Compétitivité et “made in France”, économiquement compatibles

Mais finalement est-ce rentable et compétitif de penser toute sa chaîne de production en France ? « Quand on me pose la question je réponds : ‘‘est-ce bien normal d’acheter un tee-shirt à 5 euros ?’’ Qui va payer l’impact environnemental et sociétal ? Si ce n’est pas le consommateur final, c’est quelqu’un d’autre… », lâche Margaux Juranville. Un tee-shirt Until est vendu 49 euros. « Le made in France coûte cinq à six fois plus cher que le made in Bangladesh. Le prix à la vente du produit français est plus élevé. On joue donc sur le coefficient de marge qui est de 2 ou 3 pour Until quand il est de 10 pour une marque internationale. »

Pour Cocorico, la clé, outre de baisser sa marge, revient à ne pas avoir de stock. « 30 % du prix d’un vêtement lambda, c’est le coût du stock et du risque de ne pas l’écouler.

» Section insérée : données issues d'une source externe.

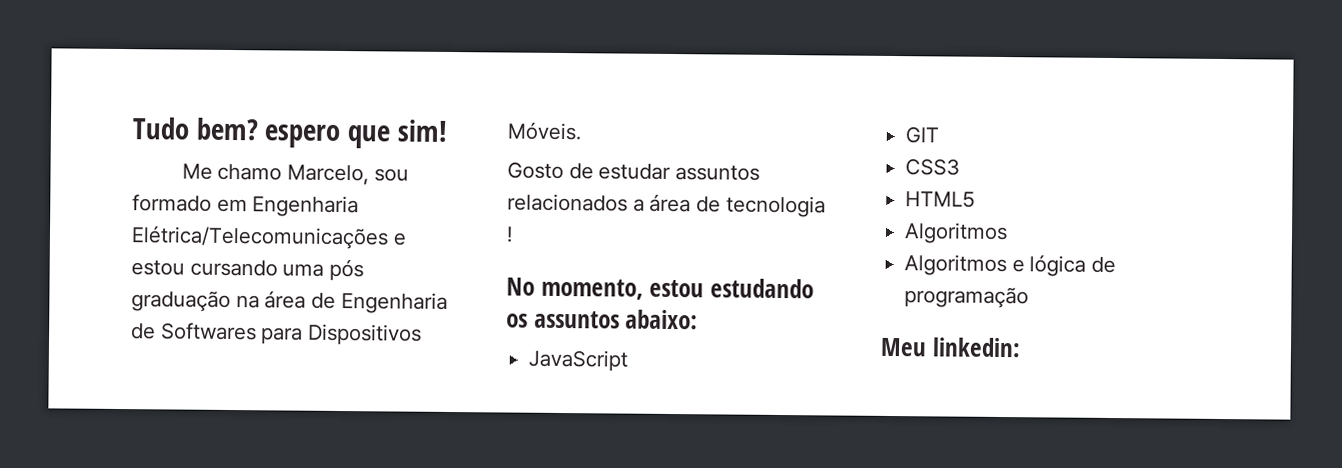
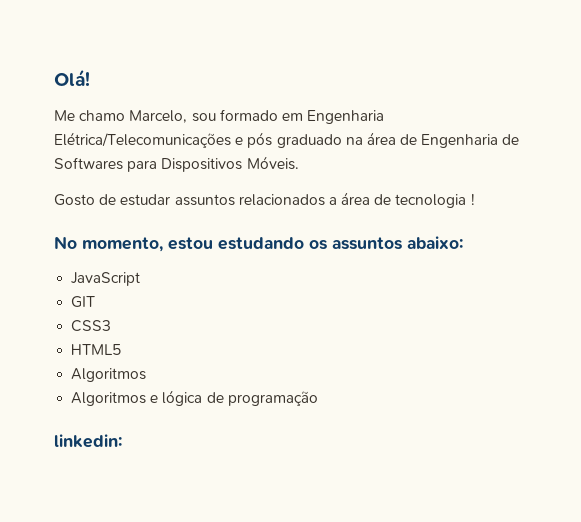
[132,117,448,149] Tudo bem? espero que sim! -> [54,69,90,86] Olá!
[131,258,365,282] [131,290,231,313] estou cursando uma pós graduação -> [247,132,342,148] pós graduado
[880,337,927,357] Meu -> (318, 398) none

Le fabricant le fait porter au consommateur. Pas nous. Nous n’avons pas de collections selon les saisons mais une collection intemporelle. Nous achetons à nos partenaires les produits vierges et nous nous chargeons de l’impression ou de la broderie, à la demande, dans notre propre usine du Lot. Résultat, tout ce que nous produisons est vendu. » Et ça marche, Cocorico fait du volume : 210 000 produits vendus en 2020 avec une perspective de multiplier par 3 en 2021.